▸ Text shown:
════════════════
# Topdressing timothy with nitrogen



## FarmerCline (Oct 12, 2011)

I planting Timothy last fall into a field of alfalfa that I killed. The alfalfa had started thinning out so it wasn't a great stand. I'm wondering if the alfalfa left enough nitrogen for the Timothy or if I should still topdess it with N this spring? Don't want my Timothy yield to suffer from a lack of N.

Hayden


----------



## carcajou (Jan 28, 2011)

If you have had lots of rain on that field since application i'm sure whatever there is is below the root zone of the timothy.


----------



## FarmerCline (Oct 12, 2011)

carcajou said:


> If you have had lots of rain on that field since application i'm sure whatever there is is below the root zone of the timothy.


 Plenty of rain last fall and this winter since I killed the alfalfa. Wasn't sure if the N from the alfalfa would leach? Killed the alfalfa in September and planted the Timothy in October.

I have read about being able to grow a crop of corn on the N left from alfalfa. Was thinking if you could grow a crop of corn on the N left by alfalfa I don't see why it wouldn't work for the Timothy also? This is my first time rotating a field out of alfalfa so I wasn't sure what to actually expect for residual N.

Hayden


----------



## carcajou (Jan 28, 2011)

Timothy is pretty shallow rooted the first year. Might check how deep the roots are and if they are down a 8" or more you may be fine. I know i would top dress at least some N to give it a good start.


----------



## endrow (Dec 15, 2011)

I agree will the Timothy find the n . I would for sure put 1/2 the rate on just to jump-start the crop


----------



## FarmerCline (Oct 12, 2011)
════════════════
▸ Data block:
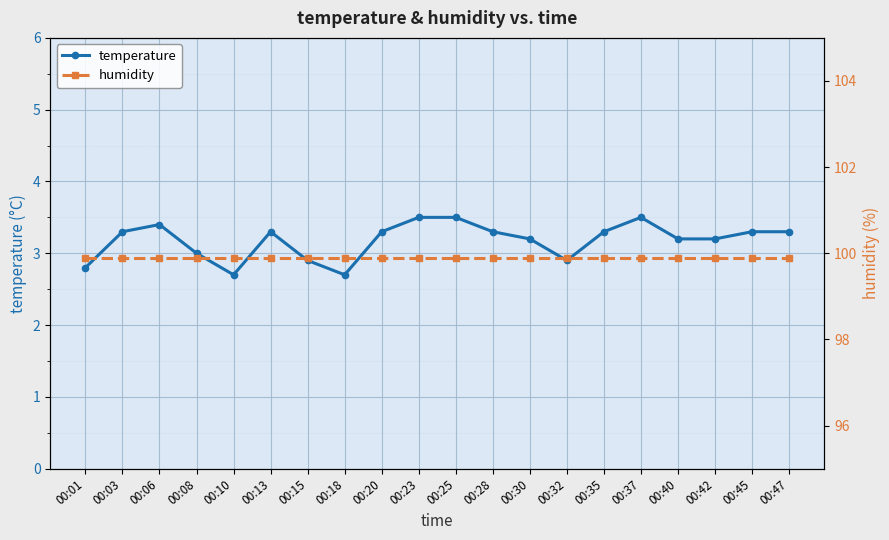

The value of humidity at 00:20 is 99.9. True or false?

True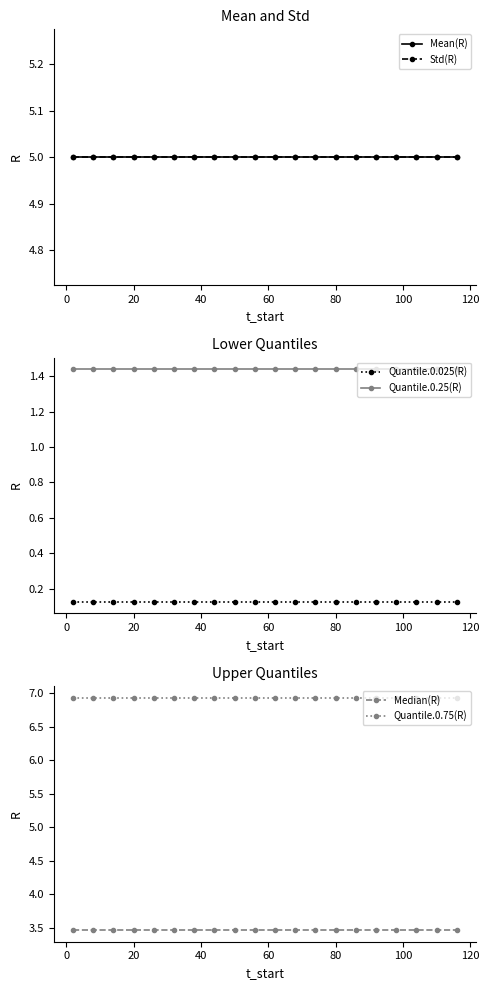

At how many categories does at least one series exceed 2?

20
════════════════
▸ Tasks to perform:
1. Please copy the stretch of the timothy topdressing thread from "Plenty of rain" through "Timothy in October." word for word.
2. Continue the timothy topdressing thread from where it stops.
The data isn't needed here.

▸ Per-task outputs:
1.
Plenty of rain last fall and this winter since I killed the alfalfa. Wasn't sure if the N from the alfalfa would leach? Killed the alfalfa in September and planted the Timothy in October.

2.
Went ahead and spread 100 pounds of 34-0-0 per acre today.

Hayden


----------



## VA Haymaker (Jul 1, 2014)

FarmerCline said:


> Went ahead and spread 100 pounds of 34-0-0 per acre today.
> Hayden


Just curious - why 34-0-0 vs 36-0-0 ?

Thanks!
Bill


----------



## endrow (Dec 15, 2011)

I buy a mix half ammonium sulfate and half urea it is 33-0-0-12s gives you slow release N plus Fast release N plus sulfur ...... Or maybe it is ammonium nitrate which I think ? is 33 to 34 %, N


----------



## FarmerCline (Oct 12, 2011)

leeave96 said:


> Just curious - why 34-0-0 vs 36-0-0 ?
> Thanks!
> Bill


 That is the most commonly avalible nitrogen fertilizer here. Like endrow said I believe it is a blend of half urea and half ammonium sulfate. What I use is 10% sulfur though so it may be slightly less than a 50/50 blend.

Hayden


----------



## endrow (Dec 15, 2011)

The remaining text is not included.